→ **HOW TO COMPLETE THIS TASK**: Print the lines of the data, starting with the first, up to and including the line where "1. **Never expose" appears.

→ **Saved data entries**:
_ _ _ _
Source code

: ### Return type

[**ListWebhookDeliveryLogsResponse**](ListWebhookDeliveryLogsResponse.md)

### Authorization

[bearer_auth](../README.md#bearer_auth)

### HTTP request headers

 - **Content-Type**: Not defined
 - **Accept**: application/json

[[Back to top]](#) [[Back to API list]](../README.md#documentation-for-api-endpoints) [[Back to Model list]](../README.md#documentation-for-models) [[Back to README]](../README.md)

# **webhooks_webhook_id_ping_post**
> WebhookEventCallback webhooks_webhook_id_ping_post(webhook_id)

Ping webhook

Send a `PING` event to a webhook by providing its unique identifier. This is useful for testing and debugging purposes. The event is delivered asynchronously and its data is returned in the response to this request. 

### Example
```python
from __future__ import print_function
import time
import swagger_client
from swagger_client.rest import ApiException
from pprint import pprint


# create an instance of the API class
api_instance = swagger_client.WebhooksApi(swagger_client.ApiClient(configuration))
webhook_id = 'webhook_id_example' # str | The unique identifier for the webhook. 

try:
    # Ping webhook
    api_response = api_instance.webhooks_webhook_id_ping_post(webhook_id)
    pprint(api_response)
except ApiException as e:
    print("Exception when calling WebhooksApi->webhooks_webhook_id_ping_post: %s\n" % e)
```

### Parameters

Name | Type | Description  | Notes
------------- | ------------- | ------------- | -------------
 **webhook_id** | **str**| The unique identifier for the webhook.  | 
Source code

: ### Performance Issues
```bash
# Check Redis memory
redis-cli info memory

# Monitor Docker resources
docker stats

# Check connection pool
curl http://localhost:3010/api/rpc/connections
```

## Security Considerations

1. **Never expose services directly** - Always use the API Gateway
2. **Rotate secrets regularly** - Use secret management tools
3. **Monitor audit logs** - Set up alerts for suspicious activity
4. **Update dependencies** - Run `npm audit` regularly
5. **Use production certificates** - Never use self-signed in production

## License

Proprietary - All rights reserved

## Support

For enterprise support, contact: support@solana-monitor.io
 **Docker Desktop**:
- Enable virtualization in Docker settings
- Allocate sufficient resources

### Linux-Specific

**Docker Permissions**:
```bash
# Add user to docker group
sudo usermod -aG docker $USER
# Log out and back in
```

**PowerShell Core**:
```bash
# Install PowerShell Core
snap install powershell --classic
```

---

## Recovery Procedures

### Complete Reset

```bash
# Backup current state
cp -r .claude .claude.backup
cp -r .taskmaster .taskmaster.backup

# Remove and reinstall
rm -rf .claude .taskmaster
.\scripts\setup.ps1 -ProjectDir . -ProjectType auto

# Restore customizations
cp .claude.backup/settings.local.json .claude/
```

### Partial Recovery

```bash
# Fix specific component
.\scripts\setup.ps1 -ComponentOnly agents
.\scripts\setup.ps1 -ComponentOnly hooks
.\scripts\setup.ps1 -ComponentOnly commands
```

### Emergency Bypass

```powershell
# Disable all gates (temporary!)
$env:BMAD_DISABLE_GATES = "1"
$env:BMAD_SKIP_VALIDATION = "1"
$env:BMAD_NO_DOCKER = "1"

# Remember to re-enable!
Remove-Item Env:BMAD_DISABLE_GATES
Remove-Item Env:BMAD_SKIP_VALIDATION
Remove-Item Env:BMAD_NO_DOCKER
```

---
_ _ _ _
→ **ANSWER TO THE EXERCISE**:
Source code

: ### Return type

[**ListWebhookDeliveryLogsResponse**](ListWebhookDeliveryLogsResponse.md)

### Authorization

[bearer_auth](../README.md#bearer_auth)

### HTTP request headers

 - **Content-Type**: Not defined
 - **Accept**: application/json

[[Back to top]](#) [[Back to API list]](../README.md#documentation-for-api-endpoints) [[Back to Model list]](../README.md#documentation-for-models) [[Back to README]](../README.md)

# **webhooks_webhook_id_ping_post**
> WebhookEventCallback webhooks_webhook_id_ping_post(webhook_id)

Ping webhook

Send a `PING` event to a webhook by providing its unique identifier. This is useful for testing and debugging purposes. The event is delivered asynchronously and its data is returned in the response to this request. 

### Example
```python
from __future__ import print_function
import time
import swagger_client
from swagger_client.rest import ApiException
from pprint import pprint


# create an instance of the API class
api_instance = swagger_client.WebhooksApi(swagger_client.ApiClient(configuration))
webhook_id = 'webhook_id_example' # str | The unique identifier for the webhook. 

try:
    # Ping webhook
    api_response = api_instance.webhooks_webhook_id_ping_post(webhook_id)
    pprint(api_response)
except ApiException as e:
    print("Exception when calling WebhooksApi->webhooks_webhook_id_ping_post: %s\n" % e)
```

### Parameters

Name | Type | Description  | Notes
------------- | ------------- | ------------- | -------------
 **webhook_id** | **str**| The unique identifier for the webhook.  | 
Source code

: ### Performance Issues
```bash
# Check Redis memory
redis-cli info memory

# Monitor Docker resources
docker stats

# Check connection pool
curl http://localhost:3010/api/rpc/connections
```

## Security Considerations

1. **Never expose services directly** - Always use the API Gateway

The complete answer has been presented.